By Thaddeus Cesari
KENNEDY SPACE CENTER, FL––Just days after Vice President Pence publicly criticized American aerospace capability, SpaceX responds with two successful launches from the East and West coast of the United States. The dual launches and landings followed in-suit with CEO Elon Musk’s recent unveiling of how SpaceX will expand human (especially American) presence throughout the solar system.
“… In recent years the clarity of our purpose and the confidence of our conviction that propel the U.S. to be a vanguard of space exploration seems to have waned,” said Pence at the first meeting of the revived National Space Council in Virginia a week ago. “America seems to have lost our edge in space.”

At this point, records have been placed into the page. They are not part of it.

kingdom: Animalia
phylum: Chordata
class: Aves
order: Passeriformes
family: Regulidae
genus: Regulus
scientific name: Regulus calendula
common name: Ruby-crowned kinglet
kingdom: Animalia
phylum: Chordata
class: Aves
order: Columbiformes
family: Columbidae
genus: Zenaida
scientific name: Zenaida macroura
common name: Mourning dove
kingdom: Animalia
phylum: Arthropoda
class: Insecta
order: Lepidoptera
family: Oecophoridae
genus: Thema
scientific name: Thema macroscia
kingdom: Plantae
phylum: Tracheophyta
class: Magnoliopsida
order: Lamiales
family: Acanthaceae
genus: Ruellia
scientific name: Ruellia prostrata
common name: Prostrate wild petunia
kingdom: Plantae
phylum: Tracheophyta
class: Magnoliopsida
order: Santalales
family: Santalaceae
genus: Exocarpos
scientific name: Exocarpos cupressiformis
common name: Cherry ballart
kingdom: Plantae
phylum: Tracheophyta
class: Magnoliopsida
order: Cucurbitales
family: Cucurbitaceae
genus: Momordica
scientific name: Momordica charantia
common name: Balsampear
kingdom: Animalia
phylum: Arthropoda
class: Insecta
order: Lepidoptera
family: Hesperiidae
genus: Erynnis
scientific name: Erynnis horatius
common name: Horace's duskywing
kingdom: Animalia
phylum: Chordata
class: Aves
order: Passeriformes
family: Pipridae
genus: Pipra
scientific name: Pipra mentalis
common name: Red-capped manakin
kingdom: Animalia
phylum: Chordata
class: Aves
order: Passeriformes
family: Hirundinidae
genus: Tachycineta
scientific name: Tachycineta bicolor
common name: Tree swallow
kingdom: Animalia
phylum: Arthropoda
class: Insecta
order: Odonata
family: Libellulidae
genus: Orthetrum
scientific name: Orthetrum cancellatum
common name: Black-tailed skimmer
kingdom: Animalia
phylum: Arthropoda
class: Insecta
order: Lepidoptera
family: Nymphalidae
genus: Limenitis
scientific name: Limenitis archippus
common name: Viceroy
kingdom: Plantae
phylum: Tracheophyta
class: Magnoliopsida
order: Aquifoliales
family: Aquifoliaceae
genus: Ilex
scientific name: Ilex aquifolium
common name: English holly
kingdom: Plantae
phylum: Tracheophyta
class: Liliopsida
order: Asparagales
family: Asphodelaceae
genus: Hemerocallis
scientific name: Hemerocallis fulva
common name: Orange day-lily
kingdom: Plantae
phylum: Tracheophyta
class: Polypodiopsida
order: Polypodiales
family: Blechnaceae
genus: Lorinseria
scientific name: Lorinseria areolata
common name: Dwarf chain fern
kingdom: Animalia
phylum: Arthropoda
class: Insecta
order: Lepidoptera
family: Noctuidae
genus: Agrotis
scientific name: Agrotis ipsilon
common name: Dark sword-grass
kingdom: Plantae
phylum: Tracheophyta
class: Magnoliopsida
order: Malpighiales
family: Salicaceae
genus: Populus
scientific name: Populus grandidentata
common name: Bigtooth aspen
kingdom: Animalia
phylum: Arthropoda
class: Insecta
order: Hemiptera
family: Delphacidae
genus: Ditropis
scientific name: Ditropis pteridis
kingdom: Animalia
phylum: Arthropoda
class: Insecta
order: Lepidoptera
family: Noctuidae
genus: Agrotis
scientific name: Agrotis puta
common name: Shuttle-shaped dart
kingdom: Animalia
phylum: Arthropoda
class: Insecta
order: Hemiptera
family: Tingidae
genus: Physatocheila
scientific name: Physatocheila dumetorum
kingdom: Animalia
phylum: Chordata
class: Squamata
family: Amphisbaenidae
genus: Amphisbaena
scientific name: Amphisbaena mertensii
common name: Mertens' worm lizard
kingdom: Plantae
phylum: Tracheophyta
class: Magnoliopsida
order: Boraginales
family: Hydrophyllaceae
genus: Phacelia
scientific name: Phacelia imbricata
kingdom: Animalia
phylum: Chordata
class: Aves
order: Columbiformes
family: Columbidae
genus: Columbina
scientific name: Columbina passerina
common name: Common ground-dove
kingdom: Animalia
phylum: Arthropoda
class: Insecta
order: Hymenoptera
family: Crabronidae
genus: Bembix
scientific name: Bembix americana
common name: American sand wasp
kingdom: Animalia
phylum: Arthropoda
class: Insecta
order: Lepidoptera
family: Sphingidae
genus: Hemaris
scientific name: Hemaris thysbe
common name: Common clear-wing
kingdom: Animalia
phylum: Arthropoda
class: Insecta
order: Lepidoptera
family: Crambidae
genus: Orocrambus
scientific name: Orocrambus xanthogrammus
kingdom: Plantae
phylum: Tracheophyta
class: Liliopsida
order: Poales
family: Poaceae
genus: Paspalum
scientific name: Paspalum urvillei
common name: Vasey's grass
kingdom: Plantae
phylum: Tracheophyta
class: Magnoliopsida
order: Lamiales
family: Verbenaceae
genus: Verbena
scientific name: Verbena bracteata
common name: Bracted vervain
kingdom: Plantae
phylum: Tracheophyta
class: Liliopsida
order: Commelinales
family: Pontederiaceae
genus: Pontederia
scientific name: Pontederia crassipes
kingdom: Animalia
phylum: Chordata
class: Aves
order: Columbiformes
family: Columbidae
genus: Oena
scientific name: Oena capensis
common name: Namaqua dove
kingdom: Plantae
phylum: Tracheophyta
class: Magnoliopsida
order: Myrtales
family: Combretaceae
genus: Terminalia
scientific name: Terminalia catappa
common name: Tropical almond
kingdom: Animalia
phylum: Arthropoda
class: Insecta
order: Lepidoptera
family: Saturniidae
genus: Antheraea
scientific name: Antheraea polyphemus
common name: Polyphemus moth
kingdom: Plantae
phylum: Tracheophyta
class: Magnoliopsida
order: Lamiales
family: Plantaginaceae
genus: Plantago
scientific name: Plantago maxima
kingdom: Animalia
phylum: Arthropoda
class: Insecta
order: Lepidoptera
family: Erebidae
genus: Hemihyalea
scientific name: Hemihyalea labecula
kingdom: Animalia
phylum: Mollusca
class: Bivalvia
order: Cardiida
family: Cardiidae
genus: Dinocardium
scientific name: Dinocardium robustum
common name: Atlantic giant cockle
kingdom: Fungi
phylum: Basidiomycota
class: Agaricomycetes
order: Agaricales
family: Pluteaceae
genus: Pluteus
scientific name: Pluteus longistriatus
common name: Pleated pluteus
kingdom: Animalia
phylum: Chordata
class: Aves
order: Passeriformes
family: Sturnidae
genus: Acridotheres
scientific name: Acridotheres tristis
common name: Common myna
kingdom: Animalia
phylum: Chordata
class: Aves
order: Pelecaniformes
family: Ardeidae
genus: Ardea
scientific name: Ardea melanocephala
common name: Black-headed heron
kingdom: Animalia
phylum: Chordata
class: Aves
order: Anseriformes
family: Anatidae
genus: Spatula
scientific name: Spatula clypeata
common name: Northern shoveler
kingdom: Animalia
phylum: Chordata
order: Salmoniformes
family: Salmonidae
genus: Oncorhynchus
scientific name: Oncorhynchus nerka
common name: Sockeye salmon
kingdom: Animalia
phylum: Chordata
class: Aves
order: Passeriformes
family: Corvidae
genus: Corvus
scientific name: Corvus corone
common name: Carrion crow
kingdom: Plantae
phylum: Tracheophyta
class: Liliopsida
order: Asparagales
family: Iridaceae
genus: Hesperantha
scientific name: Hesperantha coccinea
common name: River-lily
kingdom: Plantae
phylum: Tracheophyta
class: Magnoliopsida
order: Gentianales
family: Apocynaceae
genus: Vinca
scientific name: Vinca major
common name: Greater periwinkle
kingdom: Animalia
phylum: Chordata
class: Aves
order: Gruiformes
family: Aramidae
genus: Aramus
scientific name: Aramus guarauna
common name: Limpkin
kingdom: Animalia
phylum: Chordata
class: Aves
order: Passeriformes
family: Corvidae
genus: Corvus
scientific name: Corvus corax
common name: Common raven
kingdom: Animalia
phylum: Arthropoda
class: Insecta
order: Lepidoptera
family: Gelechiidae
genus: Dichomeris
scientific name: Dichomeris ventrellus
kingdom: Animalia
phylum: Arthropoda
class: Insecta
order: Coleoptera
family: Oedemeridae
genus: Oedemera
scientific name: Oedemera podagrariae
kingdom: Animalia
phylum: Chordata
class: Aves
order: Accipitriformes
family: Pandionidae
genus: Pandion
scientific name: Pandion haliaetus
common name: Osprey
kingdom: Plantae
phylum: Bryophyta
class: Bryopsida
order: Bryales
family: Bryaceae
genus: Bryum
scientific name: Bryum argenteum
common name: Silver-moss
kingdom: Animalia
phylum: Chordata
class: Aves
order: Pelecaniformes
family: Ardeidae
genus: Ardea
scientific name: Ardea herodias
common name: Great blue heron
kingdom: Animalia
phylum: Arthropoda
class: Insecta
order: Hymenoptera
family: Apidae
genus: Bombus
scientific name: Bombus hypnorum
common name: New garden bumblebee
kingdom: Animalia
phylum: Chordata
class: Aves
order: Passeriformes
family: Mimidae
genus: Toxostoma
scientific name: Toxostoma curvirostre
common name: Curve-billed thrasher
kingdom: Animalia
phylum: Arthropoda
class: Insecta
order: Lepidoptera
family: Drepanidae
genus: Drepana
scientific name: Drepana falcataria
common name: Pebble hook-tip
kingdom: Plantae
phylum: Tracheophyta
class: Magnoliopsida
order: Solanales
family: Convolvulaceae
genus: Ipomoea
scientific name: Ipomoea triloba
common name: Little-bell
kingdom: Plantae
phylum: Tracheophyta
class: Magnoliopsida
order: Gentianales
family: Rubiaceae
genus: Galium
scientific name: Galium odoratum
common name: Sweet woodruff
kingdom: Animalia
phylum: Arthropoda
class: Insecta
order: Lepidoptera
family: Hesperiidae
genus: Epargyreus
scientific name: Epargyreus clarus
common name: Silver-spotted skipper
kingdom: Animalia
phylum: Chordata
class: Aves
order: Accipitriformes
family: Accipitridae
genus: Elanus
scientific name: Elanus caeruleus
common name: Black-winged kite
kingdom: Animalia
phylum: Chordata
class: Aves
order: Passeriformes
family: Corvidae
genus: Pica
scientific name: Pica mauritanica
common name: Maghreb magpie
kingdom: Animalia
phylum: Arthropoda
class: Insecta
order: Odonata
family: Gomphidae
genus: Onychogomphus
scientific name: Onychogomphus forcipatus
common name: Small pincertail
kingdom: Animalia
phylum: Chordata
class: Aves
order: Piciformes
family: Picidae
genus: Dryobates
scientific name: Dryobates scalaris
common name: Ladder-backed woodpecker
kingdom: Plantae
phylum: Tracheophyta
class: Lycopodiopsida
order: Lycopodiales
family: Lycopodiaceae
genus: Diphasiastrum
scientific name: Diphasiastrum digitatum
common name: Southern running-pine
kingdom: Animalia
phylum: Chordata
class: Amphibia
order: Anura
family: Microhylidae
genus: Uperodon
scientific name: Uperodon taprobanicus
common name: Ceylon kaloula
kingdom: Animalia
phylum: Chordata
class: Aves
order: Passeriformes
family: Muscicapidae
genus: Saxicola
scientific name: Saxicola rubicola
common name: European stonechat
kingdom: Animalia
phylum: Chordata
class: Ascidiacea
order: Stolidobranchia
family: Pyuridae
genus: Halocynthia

Four days after the VP slighted the progress and exploratory spirit of America’s space program, SpaceX flawlessly delivered a group of ten Iridium NEXT satellites to individual orbits from their launch facilities in Vandenberg, California. Moments later, the rocket’s booster, which houses nine American-built engines and was engineered with SpaceX’s breakthrough reusable hardware, soared through the skies for a precision touchdown on the Just Read the Instructions robotic drone-ship.
Nearly 48 hours later, during a picturesque Florida pastel sunset, the world’s third flight-proven (reusable) rocket was launched from NASA’s Kennedy Space Center by SpaceX. Just minutes after sending a satellite designed to improve television services throughout North America to orbit, the rocket’s booster also landed safely on the company’s East Coast drone-ship, the Of Course I Still Love You.
The original breakthrough of bringing home an orbital rocket after launching it to space occurred in December of 2015 and is a feat which has eluded the space theatre for over 50 years. SpaceX’s most recent successful mission represents the 18th recovery and is a prime example of the company’s rapid pace of innovation.
For years, the aerospace industry (and SpaceX’s competitors) claimed that a fully reusable rocket was simply not possible and wouldn’t be economically sustainable. This came from an industry that has been discarding, for over 50 years, what are considered the most technologically complex and expensive vehicles developed by humans. Discarding them after a single use.